Designing new aerospace engines is one of the longest-term design-and-manufacturing endeavors in industry. Setting off on this multi-year endeavor that will cost millions of dollars is fraught with challenges, and when Rolls-Royce Germany was looking to reduce costs and shorten lead times, it turned to data analytics and AI to come up with answers.
Rolls-Royce Germany embraced AI and data analytics 20 years ago, but it recently supercharged its AI activities: It partnered with Altair to turn the huge amount of data it had collected into actionable, at-your-fingertips information.
Altair and Rolls-Royce late last year signed a pact to address a range of applications. To begin, they will use the terabytes of real-time and historical engineering testing data that has been locked away in silos to address structural analysis and testing—to reduce engine weight and mass while maintaining structural integrity.
Rolls-Royce Deutschland’s Peter Wehle said in prepared remarks that the pact would “enable us to bridge the gap between engineering and data science, and empower our engineers to truly be engineers, focused on extracting the benefits of machine learning (ML) and AI from our data.”

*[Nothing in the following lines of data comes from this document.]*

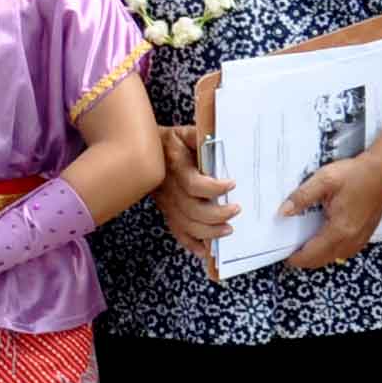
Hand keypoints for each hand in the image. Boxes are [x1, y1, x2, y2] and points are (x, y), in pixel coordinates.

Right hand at [150, 129, 237, 249]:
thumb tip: (217, 140)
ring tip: (228, 229)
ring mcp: (167, 203)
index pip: (194, 184)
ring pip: (186, 225)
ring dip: (209, 232)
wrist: (145, 151)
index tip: (231, 184)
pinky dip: (191, 243)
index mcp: (176, 167)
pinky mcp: (167, 211)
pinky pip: (177, 232)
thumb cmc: (171, 142)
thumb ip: (199, 137)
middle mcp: (170, 188)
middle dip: (217, 214)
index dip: (214, 188)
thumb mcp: (185, 133)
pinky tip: (204, 249)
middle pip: (192, 210)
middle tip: (236, 209)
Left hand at [281, 150, 381, 272]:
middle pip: (324, 259)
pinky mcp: (367, 233)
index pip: (313, 253)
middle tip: (292, 255)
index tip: (286, 258)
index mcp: (339, 229)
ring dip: (320, 257)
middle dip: (307, 261)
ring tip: (307, 249)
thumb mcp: (324, 180)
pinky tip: (328, 242)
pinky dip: (334, 251)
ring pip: (336, 257)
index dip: (297, 258)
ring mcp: (362, 237)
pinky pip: (347, 250)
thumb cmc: (357, 174)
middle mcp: (352, 238)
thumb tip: (283, 212)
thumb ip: (301, 197)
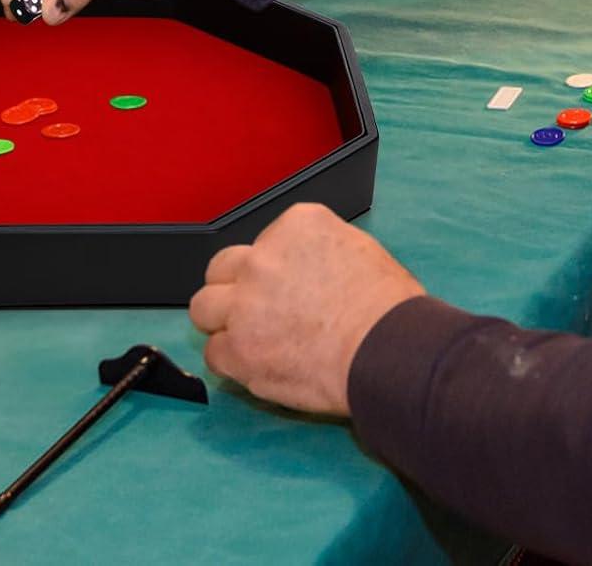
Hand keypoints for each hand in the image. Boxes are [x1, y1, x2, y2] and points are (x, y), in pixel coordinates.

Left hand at [188, 203, 425, 415]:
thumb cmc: (387, 308)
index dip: (272, 270)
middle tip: (258, 312)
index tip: (287, 288)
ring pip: (204, 308)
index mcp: (294, 226)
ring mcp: (245, 303)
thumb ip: (316, 253)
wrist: (388, 348)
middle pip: (221, 269)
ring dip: (223, 322)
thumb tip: (305, 273)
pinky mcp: (239, 347)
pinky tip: (255, 365)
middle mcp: (261, 258)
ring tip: (250, 340)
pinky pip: (214, 353)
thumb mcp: (356, 249)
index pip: (263, 243)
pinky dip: (231, 361)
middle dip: (235, 289)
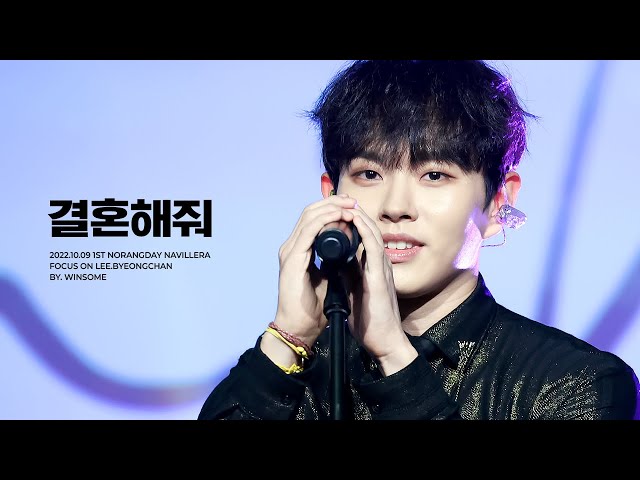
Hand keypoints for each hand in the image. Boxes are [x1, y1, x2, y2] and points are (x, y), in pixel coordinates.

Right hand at [271, 193, 357, 347]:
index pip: (314, 220)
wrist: (300, 328)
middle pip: (310, 212)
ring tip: (349, 205)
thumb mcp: (328, 278)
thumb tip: (348, 249)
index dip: (332, 209)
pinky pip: (310, 229)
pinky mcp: (292, 258)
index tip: (352, 207)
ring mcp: (290, 251)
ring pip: (310, 216)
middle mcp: (292, 247)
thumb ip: (333, 262)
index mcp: (299, 250)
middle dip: (333, 203)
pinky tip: (340, 216)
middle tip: (352, 201)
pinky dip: (326, 219)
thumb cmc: (313, 309)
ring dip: (331, 207)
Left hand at [344, 205, 418, 375]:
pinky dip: (364, 229)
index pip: (359, 236)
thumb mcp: (352, 292)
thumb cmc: (369, 321)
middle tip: (338, 199)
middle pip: (366, 229)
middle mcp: (377, 263)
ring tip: (345, 201)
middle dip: (351, 213)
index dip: (347, 221)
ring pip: (371, 232)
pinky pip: (372, 246)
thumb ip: (346, 275)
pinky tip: (353, 217)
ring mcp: (381, 268)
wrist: (383, 342)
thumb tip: (332, 262)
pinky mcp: (380, 276)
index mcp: (369, 267)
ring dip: (357, 215)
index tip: (333, 211)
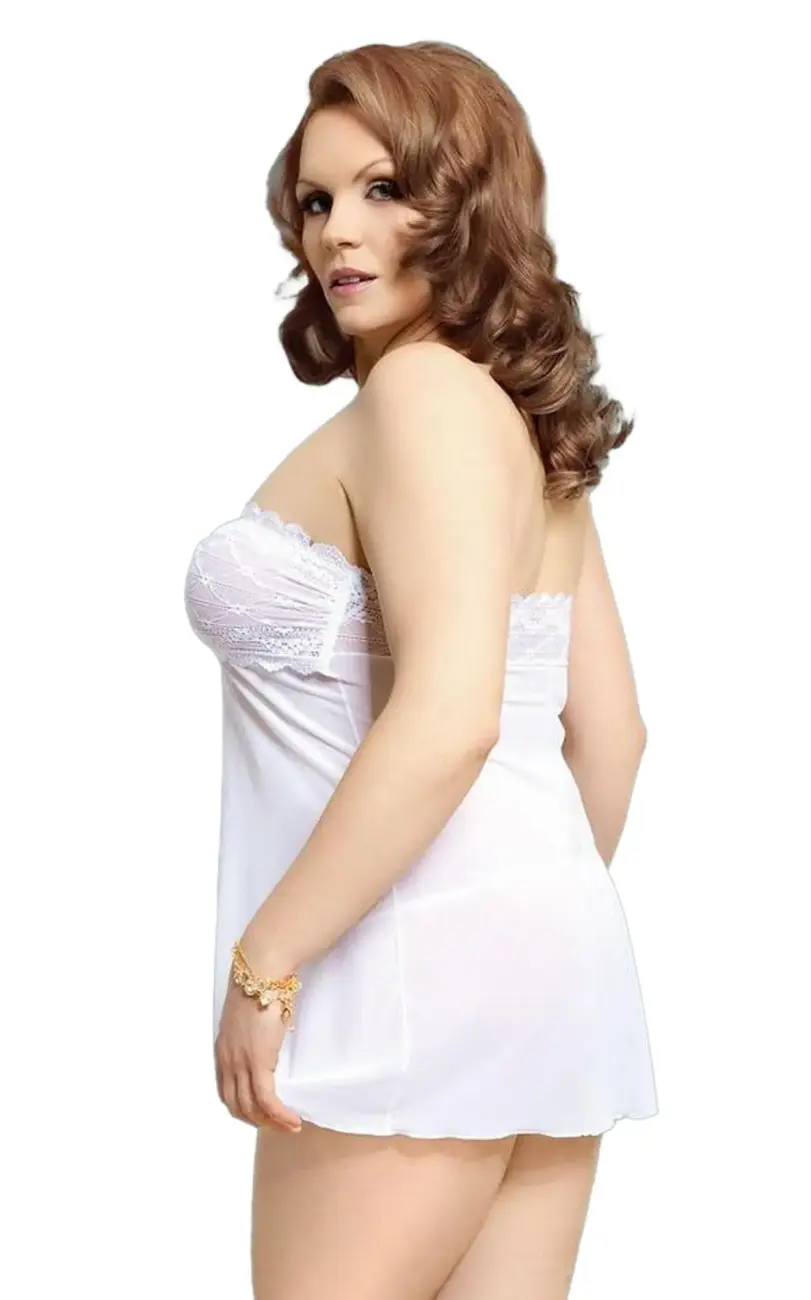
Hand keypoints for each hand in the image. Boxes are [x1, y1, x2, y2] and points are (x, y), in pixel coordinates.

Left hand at [214, 972, 302, 1132]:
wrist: (262, 970)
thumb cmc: (261, 984)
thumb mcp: (252, 1014)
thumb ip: (256, 1031)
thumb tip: (273, 1036)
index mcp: (223, 1049)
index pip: (226, 1092)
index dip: (242, 1108)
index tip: (261, 1113)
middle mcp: (227, 1060)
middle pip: (236, 1106)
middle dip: (257, 1121)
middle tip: (278, 1125)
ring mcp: (240, 1062)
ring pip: (251, 1109)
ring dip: (271, 1123)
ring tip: (289, 1126)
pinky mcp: (258, 1062)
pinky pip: (268, 1101)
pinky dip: (280, 1116)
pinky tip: (293, 1121)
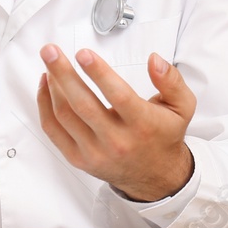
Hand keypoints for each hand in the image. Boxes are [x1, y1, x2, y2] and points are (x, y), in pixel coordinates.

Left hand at [36, 45, 196, 202]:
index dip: (99, 73)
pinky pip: (54, 130)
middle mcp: (116, 141)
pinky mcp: (79, 159)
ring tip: (49, 62)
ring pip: (65, 116)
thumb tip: (155, 59)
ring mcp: (94, 152)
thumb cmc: (164, 135)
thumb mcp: (182, 106)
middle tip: (51, 51)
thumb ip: (171, 80)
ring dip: (53, 86)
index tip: (83, 53)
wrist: (155, 176)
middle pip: (83, 105)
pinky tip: (46, 85)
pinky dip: (45, 105)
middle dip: (63, 74)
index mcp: (142, 124)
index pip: (118, 96)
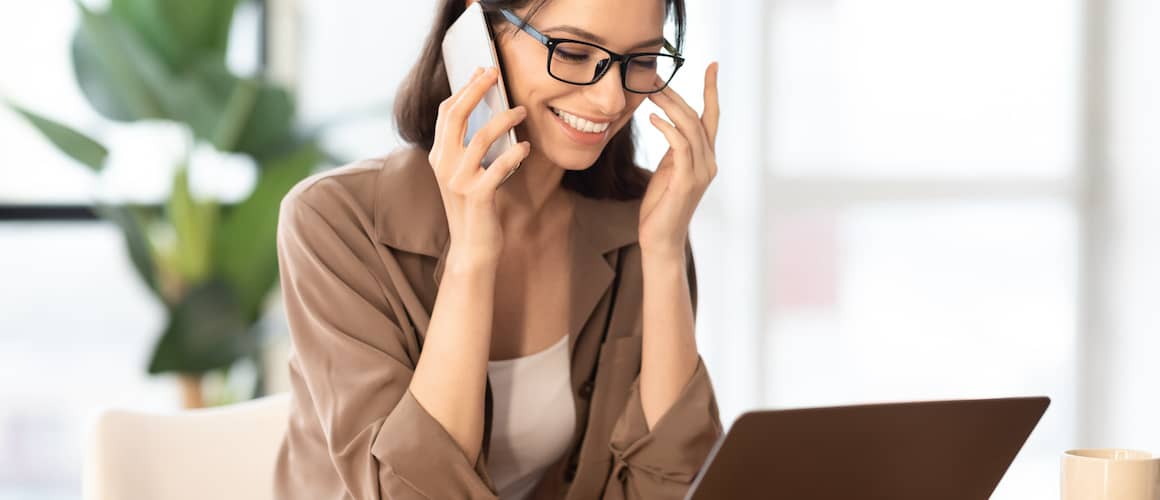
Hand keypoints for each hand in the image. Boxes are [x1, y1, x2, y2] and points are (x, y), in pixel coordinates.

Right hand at [427, 66, 531, 265]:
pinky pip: (498, 167)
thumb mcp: (464, 174)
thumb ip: (468, 148)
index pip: (446, 112)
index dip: (463, 88)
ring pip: (480, 137)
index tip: (481, 71)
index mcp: (438, 156)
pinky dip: (514, 154)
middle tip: (496, 73)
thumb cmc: (474, 209)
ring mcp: (458, 181)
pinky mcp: (478, 196)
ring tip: (522, 111)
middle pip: (456, 115)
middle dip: (476, 89)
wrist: (472, 249)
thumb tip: (487, 113)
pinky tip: (525, 148)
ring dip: (504, 119)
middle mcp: (443, 165)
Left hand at [638, 62, 719, 257]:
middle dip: (675, 93)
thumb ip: (675, 150)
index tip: (712, 65)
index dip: (712, 90)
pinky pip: (680, 146)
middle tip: (653, 74)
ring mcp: (701, 172)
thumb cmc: (661, 206)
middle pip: (696, 117)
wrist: (661, 240)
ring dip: (668, 105)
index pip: (711, 117)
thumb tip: (670, 126)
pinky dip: (667, 128)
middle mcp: (709, 161)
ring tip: (649, 89)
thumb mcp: (668, 171)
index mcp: (706, 157)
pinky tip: (652, 117)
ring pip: (689, 128)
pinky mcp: (687, 181)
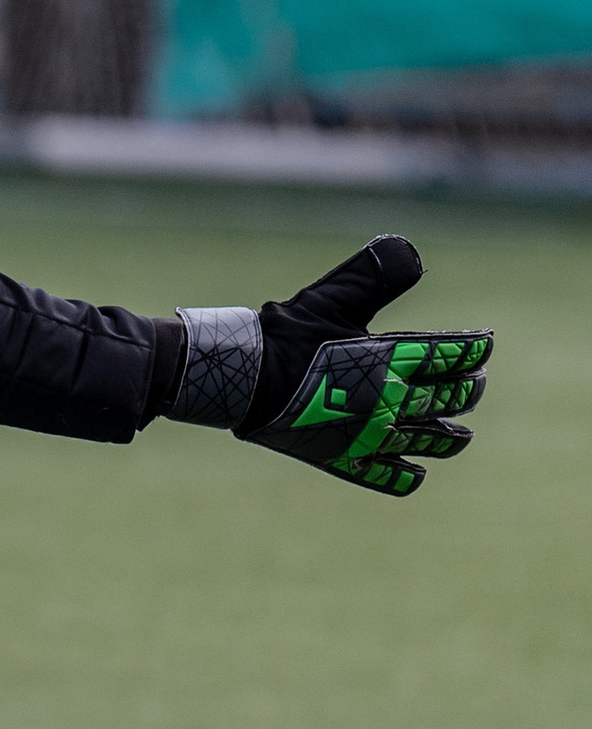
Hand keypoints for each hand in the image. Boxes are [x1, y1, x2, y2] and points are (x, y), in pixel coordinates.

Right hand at [241, 236, 490, 498]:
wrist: (244, 381)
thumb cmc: (286, 336)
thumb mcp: (333, 296)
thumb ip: (375, 274)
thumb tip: (411, 251)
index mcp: (390, 360)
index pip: (449, 356)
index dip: (471, 350)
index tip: (483, 346)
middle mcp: (390, 402)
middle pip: (447, 399)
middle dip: (468, 390)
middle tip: (477, 383)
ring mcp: (370, 437)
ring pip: (429, 442)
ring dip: (450, 437)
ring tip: (461, 434)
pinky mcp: (347, 460)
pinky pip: (389, 476)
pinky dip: (407, 475)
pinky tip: (416, 471)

Rolls-Royce will integrate Knowledge Works, Altair’s low-code data transformation and ML modeling platform, Altair CTO Sam Mahalingam said. The drag-and-drop software offers designers freedom and flexibility—especially at the start of the design process when the data can have a real impact on future production and testing stages.
“The software lets the design engineers think creatively while not having to worry about developing reams of code to try out new ideas and concepts,” he said. “The design engineers can try new things and get instant feedback.”
The Altair and Rolls-Royce Germany collaboration will address a wide variety of use cases, including applying data science to the vast amounts of engineering testing data, which can lead to a significantly reduced number of sensors needed. This use case alone has the potential to reduce recurring costs by millions of Euros.
Engineers using the software can connect to a data silo to choose the data they want to utilize, the algorithms they want to employ, or whether they want to use a neural network to train an ML model, he said.
The companies first partnered in 2017—on UltraFan, Rolls-Royce’s next-gen engine platform. Altair developed and employed simulation tools and methods with a focus on weight reduction, fuel efficiency and reduced noise. The new pact is “a natural extension” of that work.
“Altair has always been envisioning the future, how we can help our customers improve outcomes,” Mahalingam said. “We started on the product validation side and then we introduced to the market the concept of simulation-driven design.”
New simulation technology and expertise in high-performance computing followed. And now the company looks toward AI/ML as the next realm in design development. “We have shown many customers how to augment AI for their use cases,” he said, “and how we can provide additional AI models or ML training so they can do design exploration and shorten the whole design response time.
“There are several ways AI will enhance the end product, saving millions of dollars by shrinking design time,” he said. “Shaving 20 percent off the time is tremendous. But the goal is to shrink it by half.”